▶ _Aim of the task_: Every entry is to be returned as it stands, apart from the pictures.

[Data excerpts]

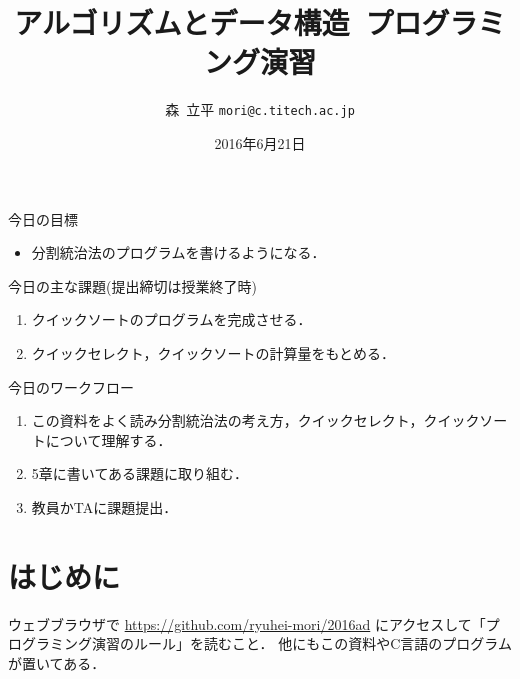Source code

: \documentclass[a4paper,twoside,onecolumn,openany,article]{memoir}
\title{アルゴリズムとデータ構造~プログラミング演習}
\date{2016年6月21日}
\author{森~立平 \texttt{mori@c.titech.ac.jp}}
\theoremstyle{remark}
\begin{document}
\maketitle

\noindent
今日の目標
\begin{itemize}
\item 分割統治法のプログラムを書けるようになる．
\end{itemize}

\noindent
今日の主な課題(提出締切は授業終了時)
\begin{enumerate}
\item クイックソートのプログラムを完成させる．
\item クイックセレクト，クイックソートの計算量をもとめる．
\end{enumerate}

\noindent
今日のワークフロー
\begin{enumerate}
\item この資料をよく読み分割統治法の考え方，クイックセレクト，クイックソートについて理解する．
\item 5章に書いてある課題に取り組む．
\item 教員かTAに課題提出．
\end{enumerate}

\section{はじめに}
ウェブブラウザで \url{https://github.com/ryuhei-mori/2016ad} にアクセスして「プログラミング演習のルール」を読むこと．
他にもこの資料やC言語のプログラムが置いてある．
\end{document}
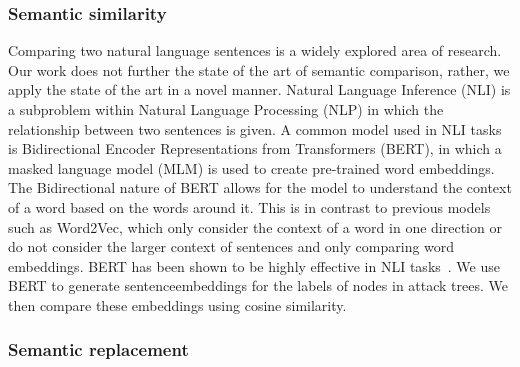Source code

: \subsubsection{Semantic similarity}
\label{ssec:semantic-similarity}


Comparing two natural language sentences is a widely explored area of research. Our work does not further the state of the art of semantic comparison, rather, we apply the state of the art in a novel manner. Natural Language Inference (NLI) is a subproblem within Natural Language Processing (NLP) in which the relationship between two sentences is given. A common model used in NLI tasks is Bidirectional Encoder Representations from Transformers (BERT), in which a masked language model (MLM) is used to create pre-trained word embeddings. The Bidirectional nature of BERT allows for the model to understand the context of a word based on the words around it. This is in contrast to previous models such as Word2Vec, which only consider the context of a word in one direction or do not consider the larger context of sentences and only comparing word embeddings. BERT has been shown to be highly effective in NLI tasks~\cite{devlin_bert_2019}. We use BERT to generate sentenceembeddings for the labels of nodes in attack trees. We then compare these embeddings using cosine similarity.








\subsubsection{Semantic replacement}
\label{ssec:semantic-repalcement}

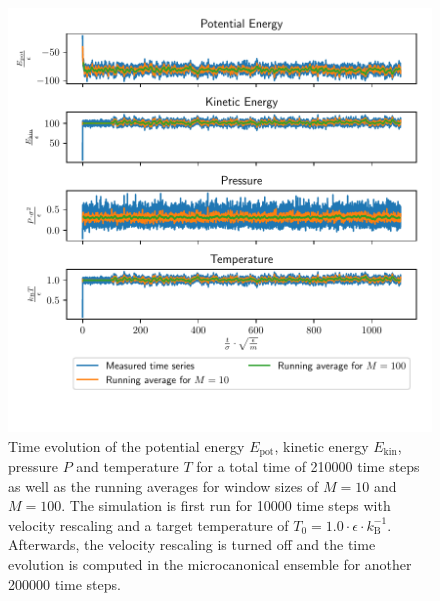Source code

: \documentclass[a4paper,10pt,bibtotoc]{scrartcl}
\begin{document}
\begin{figure}
        \centering
        \includegraphics[width=\linewidth]{Figure_5.pdf}
    \caption{Time evolution of the potential energy $E_\mathrm{pot}$, kinetic energy $E_\mathrm{kin}$, pressure $P$ and temperature $T$ for a total time of 210000 time steps as well as the running averages for window sizes of $M=10$ and $M=100$. The simulation is first run for 10000 time steps with velocity rescaling and a target temperature of $T_0 = 1.0\cdot \epsilon\cdot k_\mathrm{B}^{-1}$. Afterwards, the velocity rescaling is turned off and the time evolution is computed in the microcanonical ensemble for another 200000 time steps.}
    \label{fig:fig5}
\end{figure}
\end{document}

▶ _Answer section_:
Source code

: \documentclass[a4paper,twoside,onecolumn,openany,article]{memoir}
\title{アルゴリズムとデータ構造~プログラミング演習}
\date{2016年6月21日}
\author{森~立平 \texttt{mori@c.titech.ac.jp}}
\theoremstyle{remark}
\begin{document}
\maketitle

\noindent
今日の目標
\begin{itemize}
\item 分割統治法のプログラムを書けるようになる．
\end{itemize}

\noindent
今日の主な課題(提出締切は授業終了時)
\begin{enumerate}
\item クイックソートのプログラムを完成させる．
\item クイックセレクト，クイックソートの計算量をもとめる．
\end{enumerate}

\noindent
今日のワークフロー
\begin{enumerate}
\item この資料をよく読み分割統治法の考え方，クイックセレクト，クイックソートについて理解する．
\item 5章に書いてある課題に取り組む．
\item 教員かTAに課題提出．
\end{enumerate}

\section{はじめに}
ウェブブラウザで \url{https://github.com/ryuhei-mori/2016ad} にアクセスして「プログラミング演習のルール」を読むこと．
他にもこの資料やC言語のプログラムが置いてある．
\end{document}
Source code

: \subsubsection{Semantic similarity}
\label{ssec:semantic-similarity}


Comparing two natural language sentences is a widely explored area of research. Our work does not further the state of the art of semantic comparison, rather, we apply the state of the art in a novel manner. Natural Language Inference (NLI) is a subproblem within Natural Language Processing (NLP) in which the relationship between two sentences is given. A common model used in NLI tasks is Bidirectional Encoder Representations from Transformers (BERT), in which a masked language model (MLM) is used to create pre-trained word embeddings. The Bidirectional nature of BERT allows for the model to understand the context of a word based on the words around it. This is in contrast to previous models such as Word2Vec, which only consider the context of a word in one direction or do not consider the larger context of sentences and only comparing word embeddings. BERT has been shown to be highly effective in NLI tasks~\cite{devlin_bert_2019}. We use BERT to generate sentenceembeddings for the labels of nodes in attack trees. We then compare these embeddings using cosine similarity.








\subsubsection{Semantic replacement}
\label{ssec:semantic-repalcement}

Source code

: \documentclass[a4paper,10pt,bibtotoc]{scrartcl}
\begin{document}
\begin{figure}
        \centering
        \includegraphics[width=\linewidth]{Figure_5.pdf}
    \caption{Time evolution of the potential energy $E_\mathrm{pot}$, kinetic energy $E_\mathrm{kin}$, pressure $P$ and temperature $T$ for a total time of 210000 time steps as well as the running averages for window sizes of $M=10$ and $M=100$. The simulation is first run for 10000 time steps with velocity rescaling and a target temperature of $T_0 = 1.0\cdot \epsilon\cdot k_\mathrm{B}^{-1}$. Afterwards, the velocity rescaling is turned off and the time evolution is computed in the microcanonical ensemble for another 200000 time steps.}
    \label{fig:fig5}
\end{figure}
\end{document}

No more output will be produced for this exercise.